_What this task involves_. Please copy out the lines in the entries that contain "logic".

_ _ _ _ _

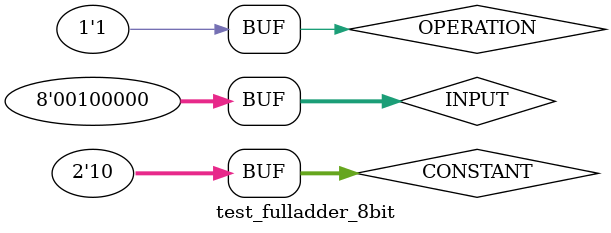
<source format=sv>
`timescale 1ns/1ps 		// time unit / compiler time precision

module test_fulladder_8bit();

// Set up variables

logic [7:0] INPUT;
logic [1:0] CONSTANT;
logic OPERATION;

logic [7:0] SUM;

// Instantiate the 8bit full adder module

Homework_1 FA8bit(
    .MyInput(INPUT[7:0]),
    .MyConstantSelect(CONSTANT),
    .MyOperation(OPERATION),
    .MyOutput(SUM[7:0])
);

// Initialize the inputs
initial
    begin
        // Additions
        OPERATION = 1'b0;

        // 0 + 0 = 0 
        INPUT = 8'b00000000;
        CONSTANT = 2'd0;

        #5
        // 15 + 7 = 22
        // SUM = 8'b00010110
        INPUT = 8'b00001111;
        CONSTANT = 2'd3; 

        #5
        // Subtractions
        OPERATION = 1'b1;

        // 127 - 5 = 122 
        // SUM = 8'b01111010
        INPUT = 8'b01111111;
        CONSTANT = 2'd2;
        
        #5
        // 1 - 7 = -6
        // SUM = 8'b11111010
        INPUT = 8'b00000001;
        CONSTANT = 2'd3;

        #5
        // 32 - 5 = 27
        // SUM = 8'b00011011
        INPUT = 8'b00100000;
        CONSTANT = 2'd2;
        
    end

endmodule
</source>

_ _ _ _ _

_Answer_.
logic [7:0] INPUT;
logic [1:0] CONSTANT;
logic OPERATION;
logic [7:0] SUM;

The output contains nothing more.